Originally Posted By: Markzip
I don't see the reason you would put on a oil filter not rated for longer mileage. The gamble is a $30000 car the best oil available and the a $5.00 filter change at 3000 miles. Its like a expensive gun with cheap ammo it does not make sense to me. The risk is to great. Oil filters are typically smaller then many moons ago and will not have the same capacity as when cars were older. Of course cars run cleaner now and synthetic oil helps. A industrial pump with teflon or graphite packing run well well with proper cooling passing between the steel and the packing. If the cooling stops for any reason the packing is fryed in minutes and the bearings and shaft soon their after. Unless I have overwhelming evidence of a reason not to change filters more often they are getting switched out.

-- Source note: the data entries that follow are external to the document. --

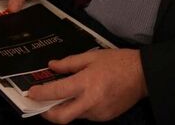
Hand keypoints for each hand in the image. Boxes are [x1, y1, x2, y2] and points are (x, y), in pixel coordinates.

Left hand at [29, 49, 147, 123]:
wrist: (143, 75)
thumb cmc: (118, 62)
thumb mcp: (92, 57)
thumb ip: (69, 63)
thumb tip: (52, 66)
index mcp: (86, 83)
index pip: (57, 92)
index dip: (41, 93)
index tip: (31, 92)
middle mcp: (90, 101)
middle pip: (61, 117)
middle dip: (46, 114)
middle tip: (40, 105)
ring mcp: (98, 112)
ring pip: (73, 116)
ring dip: (64, 110)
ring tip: (61, 98)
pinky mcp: (105, 118)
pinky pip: (86, 116)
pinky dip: (79, 108)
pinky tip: (82, 98)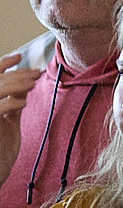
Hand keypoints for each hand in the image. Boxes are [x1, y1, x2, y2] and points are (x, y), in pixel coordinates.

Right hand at [0, 53, 34, 175]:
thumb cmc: (1, 150)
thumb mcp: (8, 122)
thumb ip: (12, 103)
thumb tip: (25, 85)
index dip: (2, 65)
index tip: (19, 57)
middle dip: (15, 74)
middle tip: (35, 72)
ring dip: (14, 84)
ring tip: (32, 83)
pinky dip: (9, 103)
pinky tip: (22, 102)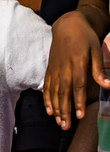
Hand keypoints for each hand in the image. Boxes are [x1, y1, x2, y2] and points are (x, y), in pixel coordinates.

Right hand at [45, 11, 106, 128]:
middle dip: (65, 110)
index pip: (78, 85)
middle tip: (67, 126)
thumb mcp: (96, 50)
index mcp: (77, 63)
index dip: (78, 101)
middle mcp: (64, 68)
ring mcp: (55, 69)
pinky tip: (50, 110)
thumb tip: (108, 86)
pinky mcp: (50, 69)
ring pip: (54, 91)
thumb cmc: (85, 38)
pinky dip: (48, 99)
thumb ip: (98, 70)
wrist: (67, 25)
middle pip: (63, 92)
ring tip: (59, 122)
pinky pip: (47, 86)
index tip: (81, 115)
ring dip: (56, 108)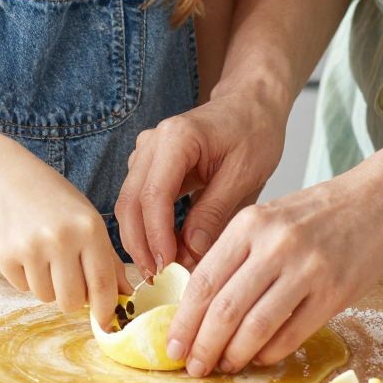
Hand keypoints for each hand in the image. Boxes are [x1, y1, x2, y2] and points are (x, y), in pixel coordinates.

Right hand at [0, 149, 130, 324]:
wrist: (7, 178)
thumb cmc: (55, 201)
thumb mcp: (88, 220)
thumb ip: (107, 259)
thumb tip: (125, 296)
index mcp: (89, 228)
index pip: (102, 284)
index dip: (106, 310)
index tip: (106, 323)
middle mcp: (61, 238)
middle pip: (73, 300)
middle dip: (73, 299)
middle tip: (68, 281)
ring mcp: (31, 247)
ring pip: (46, 297)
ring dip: (48, 286)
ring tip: (44, 257)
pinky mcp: (5, 255)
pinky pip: (23, 288)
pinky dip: (27, 278)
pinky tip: (26, 252)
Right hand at [115, 86, 288, 278]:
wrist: (251, 105)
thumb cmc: (254, 132)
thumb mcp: (244, 174)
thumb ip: (215, 212)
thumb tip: (191, 252)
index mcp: (176, 138)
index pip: (153, 194)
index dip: (156, 235)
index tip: (167, 265)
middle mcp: (152, 142)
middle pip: (131, 201)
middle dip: (141, 244)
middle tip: (158, 277)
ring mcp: (146, 152)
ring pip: (129, 204)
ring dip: (141, 239)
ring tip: (163, 269)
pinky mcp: (149, 165)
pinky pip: (139, 200)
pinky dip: (147, 227)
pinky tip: (165, 249)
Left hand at [164, 161, 382, 375]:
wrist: (378, 201)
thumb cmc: (316, 214)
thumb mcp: (267, 218)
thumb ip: (235, 256)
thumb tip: (200, 311)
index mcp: (250, 224)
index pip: (204, 281)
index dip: (184, 321)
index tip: (173, 346)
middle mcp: (275, 245)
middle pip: (225, 309)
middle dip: (203, 346)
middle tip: (194, 367)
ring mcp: (307, 269)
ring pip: (256, 326)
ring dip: (234, 355)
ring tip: (225, 366)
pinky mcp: (334, 292)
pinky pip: (291, 334)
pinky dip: (269, 352)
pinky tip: (259, 357)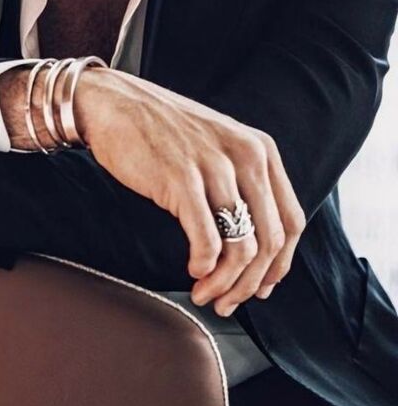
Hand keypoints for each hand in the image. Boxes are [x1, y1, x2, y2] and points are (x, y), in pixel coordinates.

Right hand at [75, 68, 305, 315]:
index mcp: (261, 149)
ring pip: (241, 247)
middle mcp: (246, 155)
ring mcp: (214, 166)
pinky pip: (208, 240)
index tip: (261, 287)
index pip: (291, 221)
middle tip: (227, 302)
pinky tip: (192, 271)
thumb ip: (242, 183)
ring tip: (205, 294)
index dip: (280, 264)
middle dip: (250, 284)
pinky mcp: (181, 178)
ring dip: (226, 283)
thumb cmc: (161, 132)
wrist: (112, 103)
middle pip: (269, 241)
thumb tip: (254, 248)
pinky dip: (204, 266)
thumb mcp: (218, 146)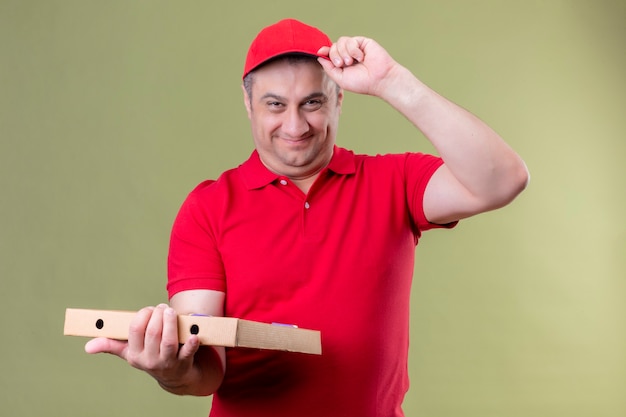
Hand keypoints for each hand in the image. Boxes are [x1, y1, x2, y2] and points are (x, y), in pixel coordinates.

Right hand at [85, 304, 200, 390]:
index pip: (135, 330)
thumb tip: (87, 347)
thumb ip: (111, 345)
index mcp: (135, 354)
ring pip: (168, 341)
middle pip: (153, 333)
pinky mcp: (184, 363)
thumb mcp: (130, 353)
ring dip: (171, 323)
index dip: (143, 315)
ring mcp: (167, 362)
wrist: (175, 377)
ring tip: (171, 312)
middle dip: (158, 315)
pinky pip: (188, 352)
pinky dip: (192, 343)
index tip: (149, 310)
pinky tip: (194, 334)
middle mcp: (150, 360)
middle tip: (162, 308)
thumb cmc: (150, 356)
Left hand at [317, 36, 399, 96]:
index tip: (320, 52)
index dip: (324, 51)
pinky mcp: (362, 42)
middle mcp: (348, 55)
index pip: (330, 54)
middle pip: (333, 47)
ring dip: (344, 52)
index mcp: (342, 64)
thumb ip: (329, 68)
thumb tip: (320, 57)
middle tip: (342, 64)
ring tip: (351, 62)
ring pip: (341, 41)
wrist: (379, 79)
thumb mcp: (340, 79)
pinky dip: (353, 50)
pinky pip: (351, 40)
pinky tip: (360, 57)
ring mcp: (355, 48)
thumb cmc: (362, 83)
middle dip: (335, 55)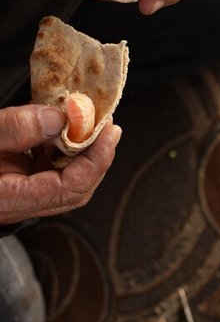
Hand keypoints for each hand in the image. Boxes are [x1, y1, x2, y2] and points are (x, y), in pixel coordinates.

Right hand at [0, 105, 120, 224]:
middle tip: (105, 124)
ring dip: (79, 147)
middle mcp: (18, 202)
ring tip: (84, 119)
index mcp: (9, 199)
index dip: (96, 161)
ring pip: (65, 175)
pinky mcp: (17, 181)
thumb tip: (57, 120)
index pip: (69, 189)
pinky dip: (60, 145)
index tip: (109, 133)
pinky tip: (60, 124)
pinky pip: (49, 166)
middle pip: (76, 186)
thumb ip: (15, 129)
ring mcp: (19, 193)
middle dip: (95, 154)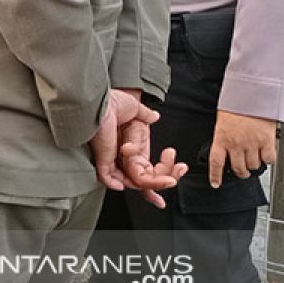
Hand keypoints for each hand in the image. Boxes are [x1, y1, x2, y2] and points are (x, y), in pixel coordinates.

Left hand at [92, 89, 186, 207]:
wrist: (102, 98)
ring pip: (130, 181)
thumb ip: (145, 115)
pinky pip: (108, 176)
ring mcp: (111, 157)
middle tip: (175, 177)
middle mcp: (121, 154)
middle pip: (141, 179)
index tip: (181, 168)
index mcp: (131, 146)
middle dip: (162, 182)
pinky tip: (132, 184)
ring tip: (169, 180)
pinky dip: (117, 183)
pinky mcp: (102, 156)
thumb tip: (155, 116)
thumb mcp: (134, 109)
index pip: (146, 168)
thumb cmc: (113, 101)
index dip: (163, 174)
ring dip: (152, 184)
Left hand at [209, 110, 276, 187]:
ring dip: (254, 166)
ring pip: (254, 166)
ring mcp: (252, 143)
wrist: (252, 94)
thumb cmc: (236, 105)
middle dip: (240, 172)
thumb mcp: (222, 122)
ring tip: (254, 159)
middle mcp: (236, 143)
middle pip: (237, 168)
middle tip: (242, 171)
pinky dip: (268, 160)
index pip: (216, 162)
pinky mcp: (267, 141)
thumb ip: (223, 137)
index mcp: (222, 138)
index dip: (215, 175)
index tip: (216, 183)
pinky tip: (266, 154)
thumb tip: (225, 151)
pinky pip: (269, 159)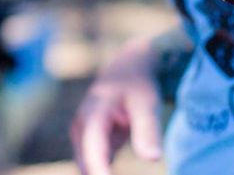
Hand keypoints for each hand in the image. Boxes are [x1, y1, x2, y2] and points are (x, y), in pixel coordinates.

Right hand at [70, 40, 163, 174]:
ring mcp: (83, 137)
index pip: (94, 153)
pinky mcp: (91, 144)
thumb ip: (148, 130)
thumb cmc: (139, 85)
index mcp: (92, 116)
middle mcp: (81, 128)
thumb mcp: (147, 104)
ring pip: (88, 168)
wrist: (128, 68)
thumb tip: (153, 159)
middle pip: (87, 166)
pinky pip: (94, 167)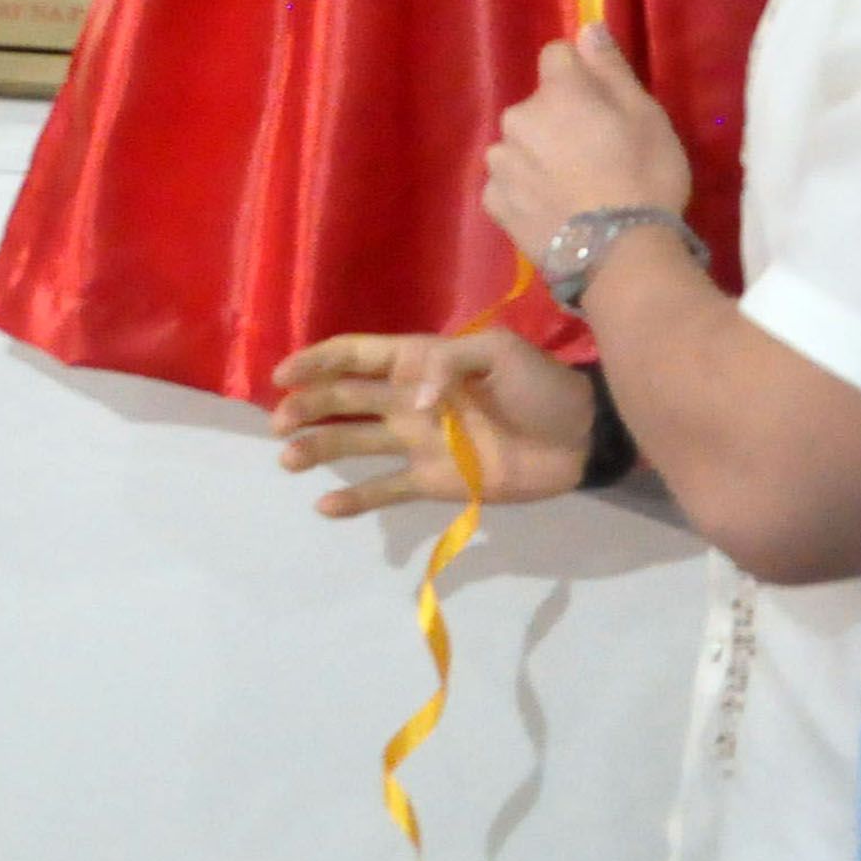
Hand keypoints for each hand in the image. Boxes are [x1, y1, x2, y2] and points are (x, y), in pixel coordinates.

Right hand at [273, 329, 601, 514]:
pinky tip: (324, 507)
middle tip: (280, 423)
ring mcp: (417, 442)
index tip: (283, 375)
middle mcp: (408, 400)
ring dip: (318, 448)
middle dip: (308, 407)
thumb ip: (448, 367)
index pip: (356, 356)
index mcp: (420, 361)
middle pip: (345, 399)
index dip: (318, 362)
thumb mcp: (499, 354)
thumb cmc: (540, 385)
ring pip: (355, 443)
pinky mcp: (432, 481)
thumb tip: (408, 401)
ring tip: (289, 459)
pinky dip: (355, 499)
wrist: (580, 438)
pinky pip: (385, 489)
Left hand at [480, 21, 692, 267]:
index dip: (581, 76)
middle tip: (595, 155)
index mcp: (557, 92)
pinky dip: (526, 190)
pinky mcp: (494, 203)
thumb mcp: (646, 116)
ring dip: (539, 155)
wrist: (619, 256)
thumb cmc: (644, 178)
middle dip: (559, 120)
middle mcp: (517, 119)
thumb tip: (587, 26)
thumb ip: (610, 68)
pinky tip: (554, 210)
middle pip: (538, 105)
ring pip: (520, 144)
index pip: (557, 56)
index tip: (603, 106)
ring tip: (574, 189)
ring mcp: (501, 163)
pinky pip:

The filter is not going to destroy an engine. The P1 IS rater for longer than 3,000 miles, what dont you understand about that? Replacing a $5 filter every 3,000 miles, when it CAN go longer, is just a waste of money without any benefit. This is an oil filter for a car, not bullets or industrial pumps. Must be the old school wisdom that doesn't apply anymore.
 
Maybe i should have explained. I called P-1 and was told by technical services the the P-1 is rated for 3000 miles. Good luck collecting under warranty if you have engine problems and were not following the filter rating Maximum. Get a good lawyer you'll need him.
 
Originally Posted By: Markzip
Maybe i should have explained. I called P-1 and was told by technical services the the P-1 is rated for 3000 miles. Good luck collecting under warranty if you have engine problems and were not following the filter rating Maximum. Get a good lawyer you'll need him.


You need to go by the written warranty, not what some bone head person on the phone says. Those tech support people know nothing except how to answer a phone. The filter rated maximum is 3000 OR OEM intervals, which ever is LONGER.